BEGIN Data supplied

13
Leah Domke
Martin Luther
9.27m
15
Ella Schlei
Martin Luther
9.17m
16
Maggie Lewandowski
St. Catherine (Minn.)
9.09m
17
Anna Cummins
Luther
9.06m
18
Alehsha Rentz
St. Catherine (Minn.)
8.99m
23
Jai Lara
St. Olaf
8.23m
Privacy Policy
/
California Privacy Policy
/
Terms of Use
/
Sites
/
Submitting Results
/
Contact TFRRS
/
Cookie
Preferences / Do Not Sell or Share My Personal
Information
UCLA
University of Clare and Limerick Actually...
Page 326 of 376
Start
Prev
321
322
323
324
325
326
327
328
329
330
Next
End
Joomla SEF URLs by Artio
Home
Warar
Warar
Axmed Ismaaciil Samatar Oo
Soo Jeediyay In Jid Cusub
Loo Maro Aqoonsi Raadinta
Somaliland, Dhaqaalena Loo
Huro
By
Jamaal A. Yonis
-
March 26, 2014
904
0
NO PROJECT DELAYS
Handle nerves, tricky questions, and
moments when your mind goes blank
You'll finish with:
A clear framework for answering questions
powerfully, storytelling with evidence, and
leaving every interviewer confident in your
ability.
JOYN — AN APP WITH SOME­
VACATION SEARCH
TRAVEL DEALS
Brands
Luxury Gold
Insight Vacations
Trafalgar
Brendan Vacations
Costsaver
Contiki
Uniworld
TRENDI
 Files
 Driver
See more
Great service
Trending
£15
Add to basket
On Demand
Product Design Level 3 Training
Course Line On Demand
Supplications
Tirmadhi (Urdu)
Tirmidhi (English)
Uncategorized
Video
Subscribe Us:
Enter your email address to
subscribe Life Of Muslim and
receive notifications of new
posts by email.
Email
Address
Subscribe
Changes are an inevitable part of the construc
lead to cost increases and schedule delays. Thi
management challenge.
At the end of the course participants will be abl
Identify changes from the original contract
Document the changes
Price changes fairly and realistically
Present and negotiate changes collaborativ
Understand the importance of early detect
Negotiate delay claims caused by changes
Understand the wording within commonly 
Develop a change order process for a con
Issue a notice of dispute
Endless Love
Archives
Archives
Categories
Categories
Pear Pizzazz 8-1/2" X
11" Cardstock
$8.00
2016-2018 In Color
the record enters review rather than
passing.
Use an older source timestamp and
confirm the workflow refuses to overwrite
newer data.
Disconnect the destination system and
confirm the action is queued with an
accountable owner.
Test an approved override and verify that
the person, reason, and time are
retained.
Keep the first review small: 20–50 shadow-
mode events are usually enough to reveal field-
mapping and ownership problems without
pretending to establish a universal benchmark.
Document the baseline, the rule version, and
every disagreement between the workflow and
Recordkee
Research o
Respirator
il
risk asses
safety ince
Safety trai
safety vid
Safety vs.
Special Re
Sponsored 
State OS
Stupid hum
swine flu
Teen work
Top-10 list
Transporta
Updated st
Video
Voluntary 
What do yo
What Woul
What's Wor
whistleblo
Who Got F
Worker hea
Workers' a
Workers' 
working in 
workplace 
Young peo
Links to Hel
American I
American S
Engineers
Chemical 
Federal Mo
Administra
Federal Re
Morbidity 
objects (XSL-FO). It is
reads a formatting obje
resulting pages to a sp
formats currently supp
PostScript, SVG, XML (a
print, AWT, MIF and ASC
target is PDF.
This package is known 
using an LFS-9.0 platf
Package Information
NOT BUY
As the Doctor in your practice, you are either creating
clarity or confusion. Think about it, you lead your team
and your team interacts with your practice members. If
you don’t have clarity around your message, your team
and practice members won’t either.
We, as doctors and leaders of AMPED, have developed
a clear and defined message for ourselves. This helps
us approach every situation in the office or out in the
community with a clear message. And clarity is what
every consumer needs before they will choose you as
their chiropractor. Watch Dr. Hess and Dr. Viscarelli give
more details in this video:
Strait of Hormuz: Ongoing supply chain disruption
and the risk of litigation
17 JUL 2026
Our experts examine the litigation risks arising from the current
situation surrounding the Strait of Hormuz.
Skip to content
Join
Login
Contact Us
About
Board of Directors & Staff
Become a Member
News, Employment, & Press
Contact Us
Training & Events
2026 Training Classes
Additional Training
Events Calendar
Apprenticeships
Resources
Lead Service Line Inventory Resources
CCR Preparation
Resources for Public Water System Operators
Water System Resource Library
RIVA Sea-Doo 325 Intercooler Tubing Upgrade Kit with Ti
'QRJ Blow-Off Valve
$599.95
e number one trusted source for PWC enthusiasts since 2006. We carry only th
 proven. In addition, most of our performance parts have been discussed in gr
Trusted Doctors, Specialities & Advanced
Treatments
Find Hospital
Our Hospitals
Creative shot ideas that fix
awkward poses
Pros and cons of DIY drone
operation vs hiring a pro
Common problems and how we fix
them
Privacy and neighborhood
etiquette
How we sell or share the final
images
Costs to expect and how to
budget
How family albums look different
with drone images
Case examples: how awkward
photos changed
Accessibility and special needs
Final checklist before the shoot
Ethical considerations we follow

END Data supplied

Work task ->
Render every line of the material above as a numbered list, omitting any blank lines.

Solution to the problem ->
1. 13
2. Leah Domke
3. Martin Luther
4. 9.27m
5. 15
6. Ella Schlei
7. Martin Luther
8. 9.17m
9. 16
10. Maggie Lewandowski
11. St. Catherine (Minn.)
12. 9.09m
13. 17
14. Anna Cummins
15. Luther
16. 9.06m
17. 18
18. Alehsha Rentz
19. St. Catherine (Minn.)
20. 8.99m
21. 23
22. Jai Lara
23. St. Olaf
24. 8.23m
25. Privacy Policy
26. /
27. California Privacy Policy
28. /
29. Terms of Use
30. /
31. Sites
32. /
33. Submitting Results
34. /
35. Contact TFRRS
36. /
37. Cookie
38. Preferences / Do Not Sell or Share My Personal
39. Information
40. UCLA
41. University of Clare and Limerick Actually...
42. Page 326 of 376
43. Start
44. Prev
45. 321
46. 322
47. 323
48. 324
49. 325
50. 326
51. 327
52. 328
53. 329
54. 330
55. Next
56. End
57. Joomla SEF URLs by Artio
58. Home
59. Warar
60. Warar
61. Axmed Ismaaciil Samatar Oo
62. Soo Jeediyay In Jid Cusub
63. Loo Maro Aqoonsi Raadinta
64. Somaliland, Dhaqaalena Loo
65. Huro
66. By
67. Jamaal A. Yonis
68. -
69. March 26, 2014
70. 904
71. 0
72. NO PROJECT DELAYS
73. Handle nerves, tricky questions, and
74. moments when your mind goes blank
75. You'll finish with:
76. A clear framework for answering questions
77. powerfully, storytelling with evidence, and
78. leaving every interviewer confident in your
79. ability.
80. JOYN — AN APP WITH SOME­
81. VACATION SEARCH
82. TRAVEL DEALS
83. Brands
84. Luxury Gold
85. Insight Vacations
86. Trafalgar
87. Brendan Vacations
88. Costsaver
89. Contiki
90. Uniworld
91. TRENDI
92.  Files
93.  Driver
94. See more
95. Great service
96. Trending
97. £15
98. Add to basket
99. On Demand
100. Product Design Level 3 Training
101. Course Line On Demand
102. Supplications
103. Tirmadhi (Urdu)
104. Tirmidhi (English)
105. Uncategorized
106. Video
107. Subscribe Us:
108. Enter your email address to
109. subscribe Life Of Muslim and
110. receive notifications of new
111. posts by email.
112. Email
113. Address
114. Subscribe
115. Changes are an inevitable part of the construc
116. lead to cost increases and schedule delays. Thi
117. management challenge.
118. At the end of the course participants will be abl
119. Identify changes from the original contract
120. Document the changes
121. Price changes fairly and realistically
122. Present and negotiate changes collaborativ
123. Understand the importance of early detect
124. Negotiate delay claims caused by changes
125. Understand the wording within commonly 
126. Develop a change order process for a con
127. Issue a notice of dispute
128. Endless Love
129. Archives
130. Archives
131. Categories
132. Categories
133. Pear Pizzazz 8-1/2" X
134. 11" Cardstock
135. $8.00
136. 2016-2018 In Color
137. the record enters review rather than
138. passing.
139. Use an older source timestamp and
140. confirm the workflow refuses to overwrite
141. newer data.
142. Disconnect the destination system and
143. confirm the action is queued with an
144. accountable owner.
145. Test an approved override and verify that
146. the person, reason, and time are
147. retained.
148. Keep the first review small: 20–50 shadow-
149. mode events are usually enough to reveal field-
150. mapping and ownership problems without
151. pretending to establish a universal benchmark.
152. Document the baseline, the rule version, and
153. every disagreement between the workflow and
154. Recordkee
155. Research o
156. Respirator
157. il
158. risk asses
159. safety ince
160. Safety trai
161. safety vid
162. Safety vs.
163. Special Re
164. Sponsored 
165. State OS
166. Stupid hum
167. swine flu
168. Teen work
169. Top-10 list
170. Transporta
171. Updated st
172. Video
173. Voluntary 
174. What do yo
175. What Woul
176. What's Wor
177. whistleblo
178. Who Got F
179. Worker hea
180. Workers' a
181. Workers' 
182. working in 
183. workplace 
184. Young peo
185. Links to Hel
186. American I
187. American S
188. Engineers
189. Chemical 
190. Federal Mo
191. Administra
192. Federal Re
193. Morbidity 
194. objects (XSL-FO). It is
195. reads a formatting obje
196. resulting pages to a sp
197. formats currently supp
198. PostScript, SVG, XML (a
199. print, AWT, MIF and ASC
200. target is PDF.
201. This package is known 
202. using an LFS-9.0 platf
203. Package Information
204. NOT BUY
205. As the Doctor in your practice, you are either creating
206. clarity or confusion. Think about it, you lead your team
207. and your team interacts with your practice members. If
208. you don’t have clarity around your message, your team
209. and practice members won’t either.
210. We, as doctors and leaders of AMPED, have developed
211. a clear and defined message for ourselves. This helps
212. us approach every situation in the office or out in the
213. community with a clear message. And clarity is what
214. every consumer needs before they will choose you as
215. their chiropractor. Watch Dr. Hess and Dr. Viscarelli give
216. more details in this video:
217. Strait of Hormuz: Ongoing supply chain disruption
218. and the risk of litigation
219. 17 JUL 2026
220. Our experts examine the litigation risks arising from the current
221. situation surrounding the Strait of Hormuz.
222. Skip to content
223. Join
224. Login
225. Contact Us
226. About
227. Board of Directors & Staff
228. Become a Member
229. News, Employment, & Press
230. Contact Us
231. Training & Events
232. 2026 Training Classes
233. Additional Training
234. Events Calendar
235. Apprenticeships
236. Resources
237. Lead Service Line Inventory Resources
238. CCR Preparation
239. Resources for Public Water System Operators
240. Water System Resource Library
241. RIVA Sea-Doo 325 Intercooler Tubing Upgrade Kit with Ti
242. 'QRJ Blow-Off Valve
243. $599.95
244. e number one trusted source for PWC enthusiasts since 2006. We carry only th
245.  proven. In addition, most of our performance parts have been discussed in gr
246. Trusted Doctors, Specialities & Advanced
247. Treatments
248. Find Hospital
249. Our Hospitals
250. Creative shot ideas that fix
251. awkward poses
252. Pros and cons of DIY drone
253. operation vs hiring a pro
254. Common problems and how we fix
255. them
256. Privacy and neighborhood
257. etiquette
258. How we sell or share the final
259. images
260. Costs to expect and how to
261. budget
262. How family albums look different
263. with drone images
264. Case examples: how awkward
265. photos changed
266. Accessibility and special needs
267. Final checklist before the shoot
268. Ethical considerations we follow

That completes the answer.